Holland, preaching on Accession Day, played what might be described as Brutus’s role, for he used the pulpit to defend the actions of the state. His appointed task was to defend “the honor of this realm [that] hath been uncharitably traduced by some of our adversaries in foreign nations, and at home, for observing the 17th of November yearly in the form of a holy-day.” Richardson, for his part, got to play the role of Antony (though without Antony’s rhetorical flair or success) using as his point of departure Matthew 22:21—“Give unto Caesar’s that which is Caesar’s”—subtly challenging the position of those in power. The crowd, alert to “bugswords” or coded language, got the point and news quickly spread that Richardson, “in open pulpit, spoke much of the misgovernment in Ireland; and used many words of the duty of subjects to their princes.”
The story of these rival pulpit speeches reveals a good deal about political sensitivities at the time, and about the extent to which the issues Shakespeare explores in Julius Caesar reflected contemporary concern with the uses of the classical past, republicanism, tyranny, holiday, popularity, censorship, political spin, and the silencing of opposing voices.
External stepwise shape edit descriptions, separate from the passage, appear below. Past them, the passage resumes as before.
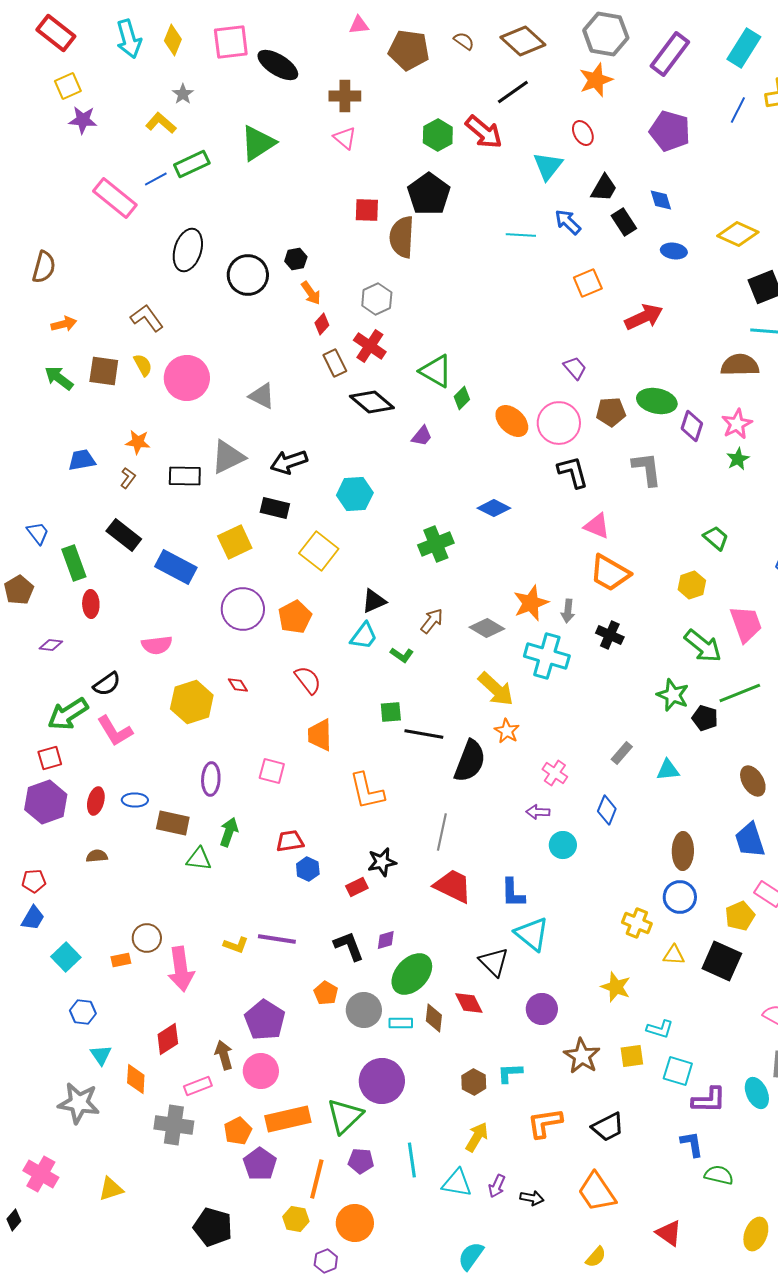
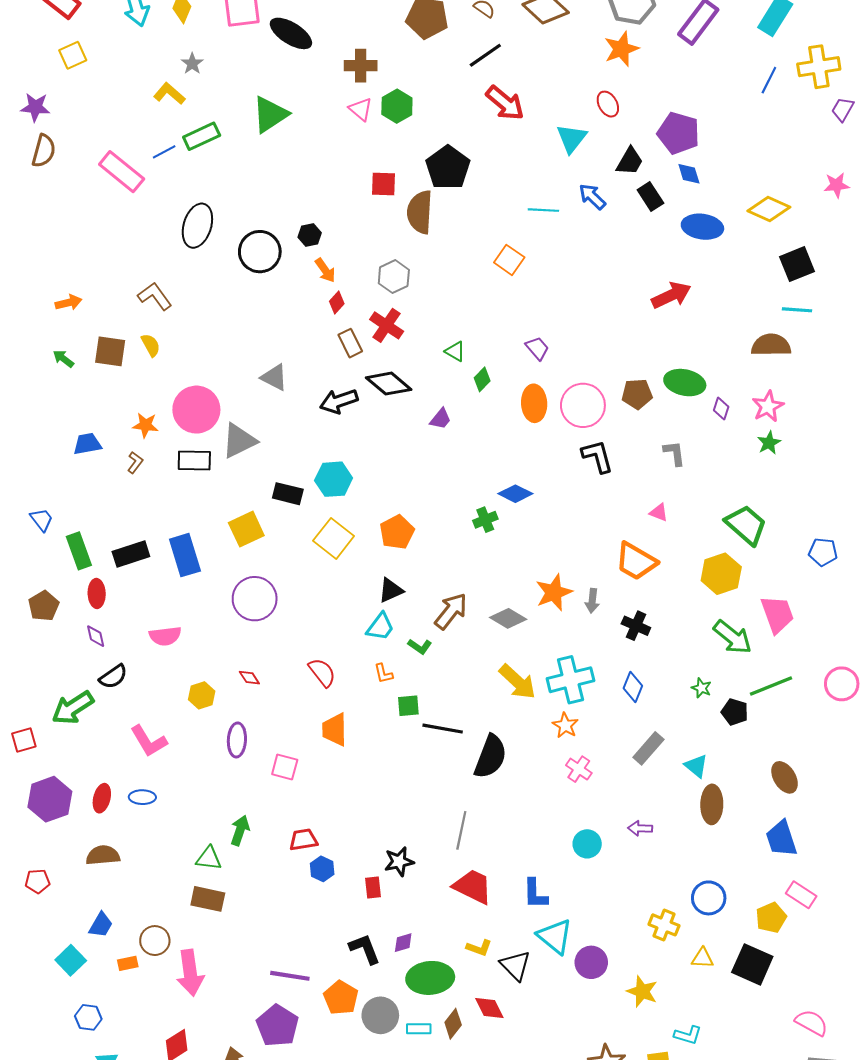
black line: (513, 92) -> (485, 55), moved
purple star: (83, 120) -> (35, 107), moved
purple pentagon: (670, 131) -> (679, 133), moved
green hexagon: (438, 135) -> (397, 106), moved
blue ellipse: (674, 251) -> (702, 227), size x1.5
brown semicircle: (44, 267) -> (44, 151), moved
orange square: (588, 283) -> (509, 260), moved, turned -32
purple trapezoid: (575, 368) -> (537, 348), moved
green triangle: (436, 371) -> (455, 351), size x0.6
green arrow: (59, 378) -> (63, 359), size x0.7
pink circle: (187, 378) -> (196, 410), moved
orange ellipse: (512, 421) -> (534, 403), turned 44
purple diamond: (692, 426) -> (721, 409), size x0.7
black arrow: (289, 462) -> (339, 401), moved
gray L-shape: (647, 469) -> (674, 453), size x0.7
cyan hexagon: (355, 494) -> (334, 479), moved
pink triangle: (597, 526) -> (659, 512), moved, size x0.7
black rectangle: (124, 535) -> (131, 554), moved, turned -56
green trapezoid: (716, 538) -> (746, 525), size x1.6
green cross: (436, 544) -> (485, 520), moved, size x0.7
blue rectangle: (176, 567) -> (185, 555), turned 45
yellow hexagon: (692, 585) -> (721, 574), size x1.4
brown pentagon: (19, 590) -> (44, 606), moved
orange pentagon: (295, 617) -> (397, 532), moved
brown arrow: (432, 621) -> (451, 611), size x1.4
purple diamond: (51, 645) -> (96, 636), moved, turned 70
cyan cross: (547, 656) -> (570, 680), moved, turned -30
green star: (673, 695) -> (701, 688), size x0.6
yellow hexagon: (192, 702) -> (202, 695), size x0.6
pink L-shape: (115, 731) -> (149, 741), moved
orange star: (507, 731) -> (565, 725), moved
gray rectangle: (622, 753) -> (648, 748), size x1.4
red square: (50, 758) -> (24, 740), moved
cyan triangle: (668, 770) -> (696, 766), turned 45
purple ellipse: (211, 779) -> (237, 740), moved
orange L-shape: (367, 791) -> (383, 673), moved, size x0.5
blue diamond: (607, 810) -> (633, 687), moved
purple arrow: (538, 812) -> (640, 828), moved
brown rectangle: (173, 823) -> (208, 899), moved
brown ellipse: (683, 851) -> (712, 804), moved
brown semicircle: (97, 856) -> (103, 855), size x1.5
red rectangle: (357, 887) -> (373, 888), turned -70
blue trapezoid: (33, 918) -> (101, 925), moved
purple line: (277, 939) -> (290, 976), moved
yellow L-shape: (236, 945) -> (479, 948), moved
green ellipse: (412, 974) -> (430, 978), turned 42
orange pentagon: (326, 993) -> (341, 998), size x1.4
purple circle: (542, 1009) -> (591, 962), moved
brown diamond: (434, 1018) -> (453, 1024), turned 32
The analogies in this case are particularly strong: the government was greatly concerned that Elizabeth was portrayed as tyrannical; it was no less sensitive about accusations that the queen was appropriating holiday to promote her political cult. The incident offers a sharper sense than we might otherwise have of the power of the public serm
on, the risks and dangers (so evident in Julius Caesar) of that favorite phrase of the queen, tuning the pulpits. Secretary of State Cecil himself scribbled worried notes on a copy of Richardson’s sermon.
Classical stories could be dangerous—especially one that called to mind the Tacitean narrative of Nero’s reign that had caused John Hayward such anguish. Even if Richardson had no knowledge of Tacitus, his sermon was read as if he did, one report claiming that “he used a Latin phrase borrowed out of Tacitus.” And the same pair of powerful churchmen that had censored Hayward—Whitgift and Bancroft, the Archbishop of Canterbury and Bishop of London—now turned their attention to Richardson, and demanded to know “whether he had conferred with any man or were advised or instructed by any person to enter into that part, point, division, or application of his sermon.”
The authorities who had invited Richardson to speak felt as taken advantage of as Brutus after he turned the pulpit over to Antony. The official immediately responsible, Edward Stanhope, Bishop Bancroft’s diocesan chancellor, was clearly caught off guard (“I least listened for novelties at his hands, as he was never of a turbulent spirit”) and noted that in the aftermath of the sermon, Whitgift and Bancroft responded by silencing Richardson: he “now stands sequestered in a private house to his chamber, with the same restraint of resort to him, and silence, as before.” It was not just on the stage of the Globe that those who challenged the authorities were, to recall Flavius and Marullus’s ominous fate, “put to silence.”